Here is the truth. Dry kibble will not keep your pet’s teeth clean. Actually, it potentiates that problem. First, dogs and cats do NOT chew their food. They break it down quickly and swallow it. Unlike people, who have digestive enzymes in their saliva to begin the digestive process, dogs and cats do not have this and chewing is not required. They don’t start the digestive process until the food hits the stomach. Then, it is bathed in an acidic fluid produced by the stomach. If you have ever watched a dog or cat eat its food, it has one thing in its mind, getting the food in the stomach as fast as possible.
The paradox with the dry kibble myth is that ALL dry kibble contains starch. It has to have starch in it to produce the glue that holds the kibble together to form the nugget. Without the starch, you would buy a bag of powder. If it is kibble, it has starch. Period. Because dogs and cats are carnivores, starch is converted to sugar. SUGAR, a major contributor for dental disease.

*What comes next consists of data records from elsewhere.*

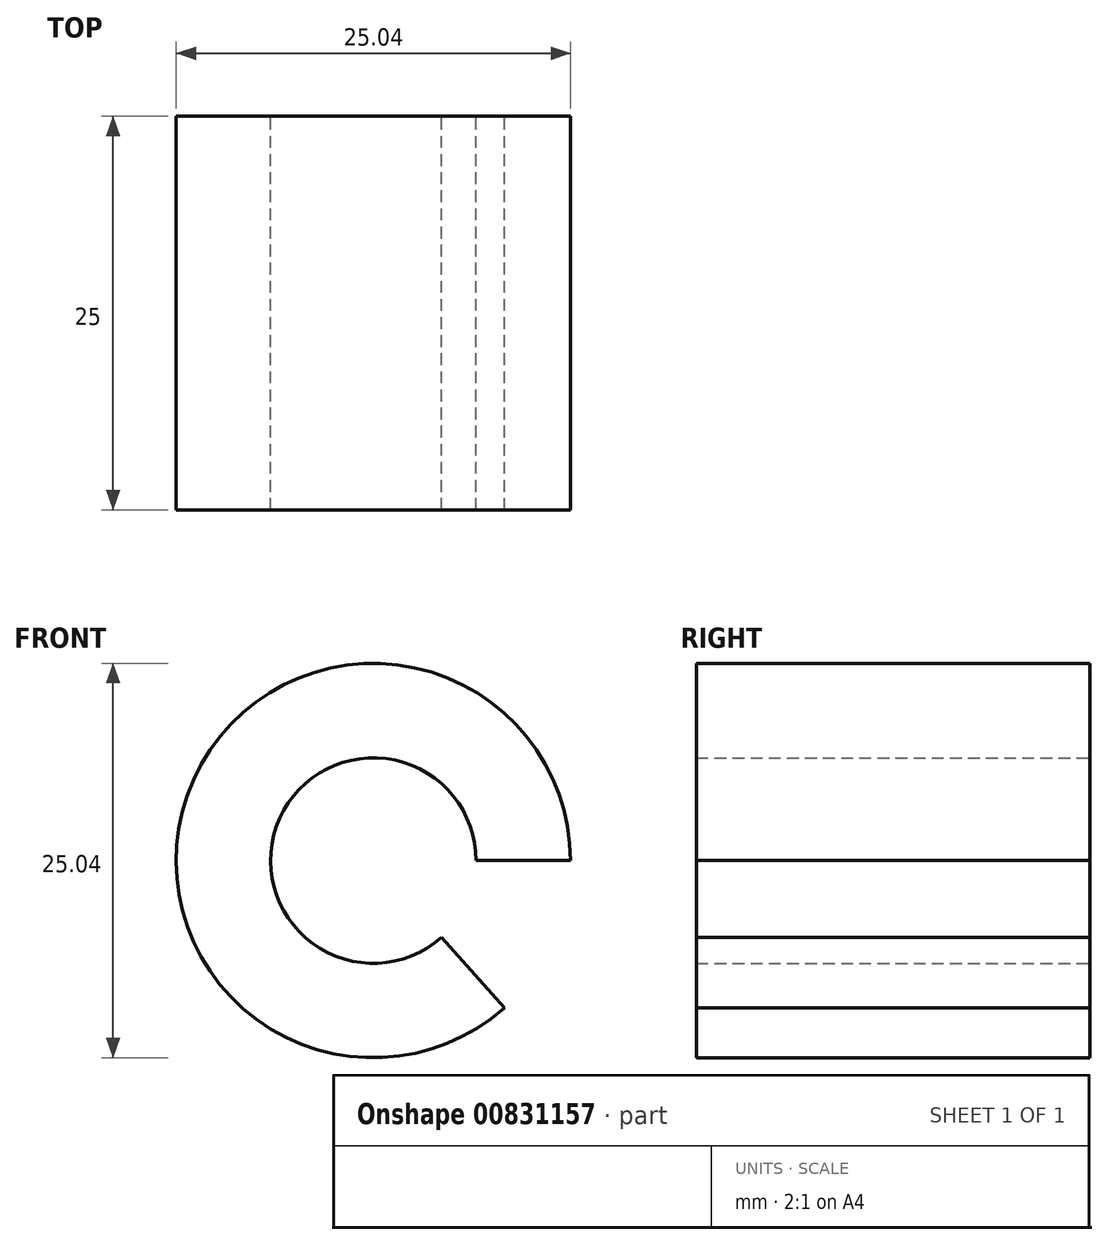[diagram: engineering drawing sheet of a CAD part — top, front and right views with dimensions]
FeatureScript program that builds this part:
annotation { "Feature Type Name" : "Feature", "Feature Type Description" : "" }
export const myFeature = defineFeature(function(context is Context, id is Id, definition is map)
    precondition{}
    {
        {
            var Q0;
            Q0=qCreatedBy(makeId("Front.planeOp"),FACE);
            var sketch = newSketch(context, id + "F0", { "sketchPlane" : qUnion([Q0])});
            skCircle(sketch, "E0", {"center": v(0, 0) * mm, "radius": 6.52 * mm});
            skCircle(sketch, "E1.0", {"center": v(0, 0) * mm, "radius": 12.52 * mm});
            skLineSegment(sketch, "E2", {"start": v(-12.52, 0) * mm, "end": v(12.52, 0) * mm});
            skLineSegment(sketch, "E3", {"start": v(0, 12.52) * mm, "end": v(0, -12.52) * mm});
            skLineSegment(sketch, "E4", {"start": v(-9.34, -8.35) * mm, "end": v(9.34, 8.35) * mm});
            skLineSegment(sketch, "E5", {"start": v(-8.33, 9.35) * mm, "end": v(8.33, -9.35) * mm});
            skSolve(sketch);
        }
        {
            var Q0;
            {var subQ0=sQuery(id+"F0.wireOp",EDGE,"E3");var subQ1=sQuery(id+"F0.wireOp",EDGE,"E0");var subQ2=makeQuery(id+"F0.imprint","INTERSECT",VERTEX,{"disambiguationData":[OD(0.0)],"derivedFrom":[subQ1,subQ0]});Q0=makeQuery(id+"F0.imprint","IMPRINT",FACE,{"disambiguationData":[TD([[makeQuery(id+"F0.imprint","IMPRINT",EDGE,{"disambiguationData":[TD([[subQ2,-1.0]])],"derivedFrom":subQ1}),-1.0]])]});}
            var Q1;
            {var subQ0=sQuery(id+"F0.wireOp",EDGE,"E5");var subQ1=sQuery(id+"F0.wireOp",EDGE,"E0");var subQ2=makeQuery(id+"F0.imprint","INTERSECT",VERTEX,{"disambiguationData":[OD(0.0)],"derivedFrom":[subQ1,subQ0]});Q1=makeQuery(id+"F0.imprint","IMPRINT",FACE,{"disambiguationData":[TD([[makeQuery(id+"F0.imprint","IMPRINT",EDGE,{"disambiguationData":[TD([[subQ2,-1.0]])],"derivedFrom":subQ1}),-1.0]])]});}
            var Q2;
            {var subQ0=sQuery(id+"F0.wireOp",EDGE,"E2");var subQ1=sQuery(id+"F0.wireOp",EDGE,"E0");var subQ2=makeQuery(id+"F0.imprint","INTERSECT",VERTEX,{"disambiguationData":[OD(1.0)],"derivedFrom":[subQ1,subQ0]});Q2=makeQuery(id+"F0.imprint","IMPRINT",FACE,{"disambiguationData":[TD([[makeQuery(id+"F0.imprint","IMPRINT",EDGE,{"disambiguationData":[TD([[subQ2,-1.0]])],"derivedFrom":subQ1}),-1.0]])]});}
            var Q3;
            {var subQ0=sQuery(id+"F0.wireOp",EDGE,"E4");var subQ1=sQuery(id+"F0.wireOp",EDGE,"E0");var subQ2=makeQuery(id+"F0.imprint","INTERSECT",VERTEX,{"disambiguationData":[OD(1.0)],"derivedFrom":[subQ1,subQ0]});Q3=makeQuery(id+"F0.imprint","IMPRINT",FACE,{"disambiguationData":[TD([[makeQuery(id+"F0.imprint","IMPRINT",EDGE,{"disambiguationData":[TD([[subQ2,-1.0]])],"derivedFrom":subQ1}),-1.0]])]});}
            var Q4;
            {var subQ0=sQuery(id+"F0.wireOp",EDGE,"E3");var subQ1=sQuery(id+"F0.wireOp",EDGE,"E0");var subQ2=makeQuery(id+"F0.imprint","INTERSECT",VERTEX,{"disambiguationData":[OD(1.0)],"derivedFrom":[subQ1,subQ0]});Q4=makeQuery(id+"F0.imprint","IMPRINT",FACE,{"disambiguationData":[TD([[makeQuery(id+"F0.imprint","IMPRINT",EDGE,{"disambiguationData":[TD([[subQ2,-1.0]])],"derivedFrom":subQ1}),-1.0]])]});}
            var Q5;
            {var subQ0=sQuery(id+"F0.wireOp",EDGE,"E4");var subQ1=sQuery(id+"F0.wireOp",EDGE,"E0");var subQ2=makeQuery(id+"F0.imprint","INTERSECT",VERTEX,{"disambiguationData":[OD(0.0)],"derivedFrom":[subQ1,subQ0]});Q5=makeQuery(id+"F0.imprint","IMPRINT",FACE,{"disambiguationData":[TD([[makeQuery(id+"F0.imprint","IMPRINT",EDGE,{"disambiguationData":[TD([[subQ2,1.0]])],"derivedFrom":subQ1}),-1.0]])]});}
            var Q6;
            {var subQ0=sQuery(id+"F0.wireOp",EDGE,"E4");var subQ1=sQuery(id+"F0.wireOp",EDGE,"E0");var subQ2=makeQuery(id+"F0.imprint","INTERSECT",VERTEX,{"disambiguationData":[OD(0.0)],"derivedFrom":[subQ1,subQ0]});Q6=makeQuery(id+"F0.imprint","IMPRINT",FACE,{"disambiguationData":[TD([[makeQuery(id+"F0.imprint","IMPRINT",EDGE,{"disambiguationData":[TD([[subQ2,-1.0]])],"derivedFrom":subQ1}),-1.0]])]});}
            var Q7;
            {var subQ0=sQuery(id+"F0.wireOp",EDGE,"E2");var subQ1=sQuery(id+"F0.wireOp",EDGE,"E0");var subQ2=makeQuery(id+"F0.imprint","INTERSECT",VERTEX,{"disambiguationData":[OD(0.0)],"derivedFrom":[subQ1,subQ0]});Q7=makeQuery(id+"F0.imprint","IMPRINT",FACE,{"disambiguationData":[TD([[makeQuery(id+"F0.imprint","IMPRINT",EDGE,{"disambiguationData":[TD([[subQ2,1.0]])],"derivedFrom":subQ1}),-1.0]])]});}
            extrude(context, id + "F1", {"entities" : qUnion([Q0, Q1, Q2, Q3, Q4, Q5, Q6, Q7]), "depth" : 25 * mm, "offsetDistance" : 25 * mm});
        }
    });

It doesn’t stop there. Sugar, as we know now, creates inflammation in the body. Any diet that contains starch (or sugar) is considered inflammatory in nature. This inflammation is the precursor for all chronic diseases in pets, including dental disease. It begins in the gut, creating inflammation, imbalanced gut microbes and leaky gut syndrome. This happens in every dog and cat fed a heat-processed pet food, especially dry kibble. Take it one step forward. Leaky gut is the primary cause for immune hypersensitivity and immune hypersensitivity causes immune imbalance and poor immune function; our second predisposing factor for dental disease. Summary: Dry kibble creates sugar and poor immune function, potentiating dental disease. Yes, there are other factors such as genetic potential and other disease processes, but even these will not be a factor without inflammation and poor immune function in the body.
So, how do we change our current pet health protocol regarding dental health? It starts by feeding the correct diet; a balanced, fresh diet that does not promote inflammation or create sugar. Then, we offer our pets something to chew that will actually help keep the teeth clean. I recommend raw bones. Feeding raw bones could be another entire blog, but basically, feed them according to size relative to the pet. You should not give a raw bone that the pet can swallow. Give only raw bones, not cooked bones. If you are afraid of bacterial contamination, another myth we vets like to scare you with, then freeze the bones before thawing and giving to your pet.
Another great way to help keep the teeth clean is to feed chicken or turkey necks. Pets love to chew on bones or necks, not only to help the teeth, but it actually makes them feel good. Research has suggested that while the pet chews, it releases endorphins in the body. You can pick up bones at the grocery store or at the butcher shop. Bully sticks have become popular but there has been some controversy over bacterial contamination in some products. I will let you do the research for them as I do not have experience using them.
Lastly, you can brush your pet’s teeth. All you need to do is to use a damp wash cloth placed over your finger and use this to mechanically wipe the surface of the teeth 2-3 times a week. I like to mix coconut oil with a drop of peppermint oil to apply to the teeth and gums. This will reduce any inflammation and infection that may have started.
The key to dental hygiene in the pet is to be proactive instead of reactive. Do the work required now so that you will not be stuck with the vicious cycle of annual teeth cleanings in order to minimize dental disease.